From the line containing "hfov_deg: 48.2" to the last line of the data, both included, transcribe each line exactly, leaving out pictures and adding nothing.

════

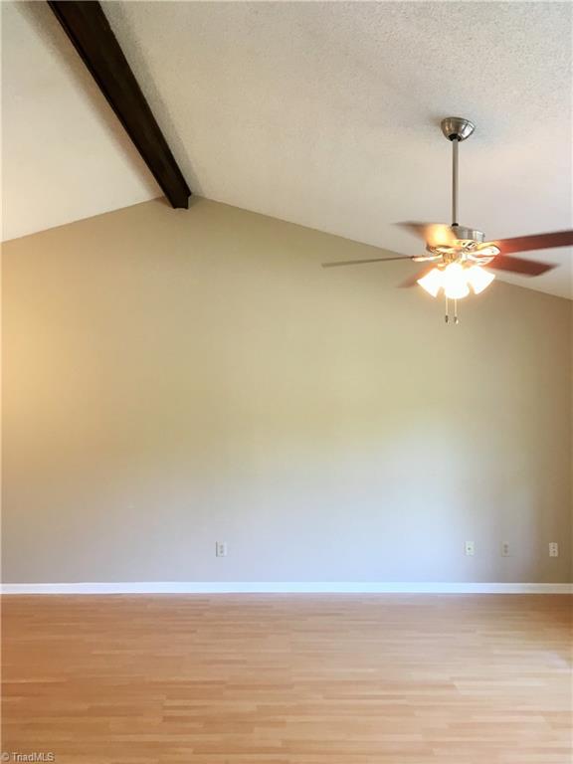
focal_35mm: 29
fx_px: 640
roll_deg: -0.5
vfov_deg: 61.7
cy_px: 382
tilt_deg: -0.8
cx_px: 286
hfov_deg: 48.2
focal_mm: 4.15
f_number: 2.2
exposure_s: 1/30
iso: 64
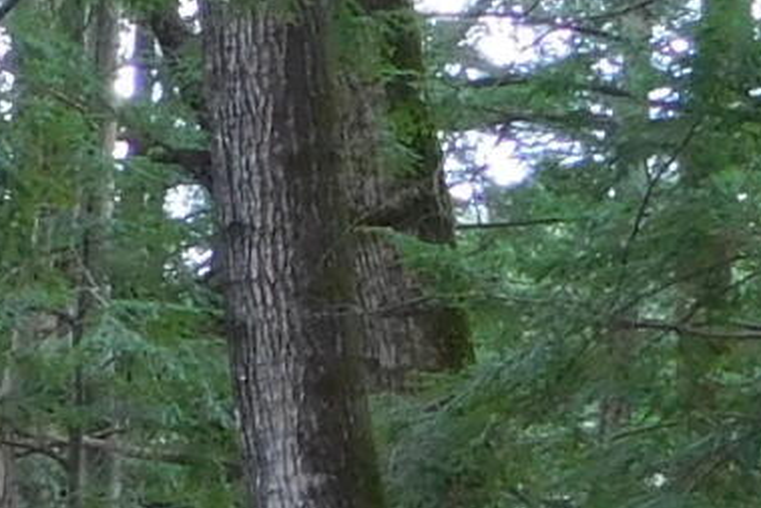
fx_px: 7824
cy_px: 1193
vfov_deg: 3.7
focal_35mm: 370
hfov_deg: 5.3
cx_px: -1404
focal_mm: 8
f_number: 3.7
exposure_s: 1/40
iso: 125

════

Answer to this task ::
hfov_deg: 48.2
focal_mm: 4.15
f_number: 2.2
exposure_s: 1/30
iso: 64
fx_px: 7824
cy_px: 1193
vfov_deg: 3.7
focal_35mm: 370
hfov_deg: 5.3
cx_px: -1404
focal_mm: 8
f_number: 3.7
exposure_s: 1/40
iso: 125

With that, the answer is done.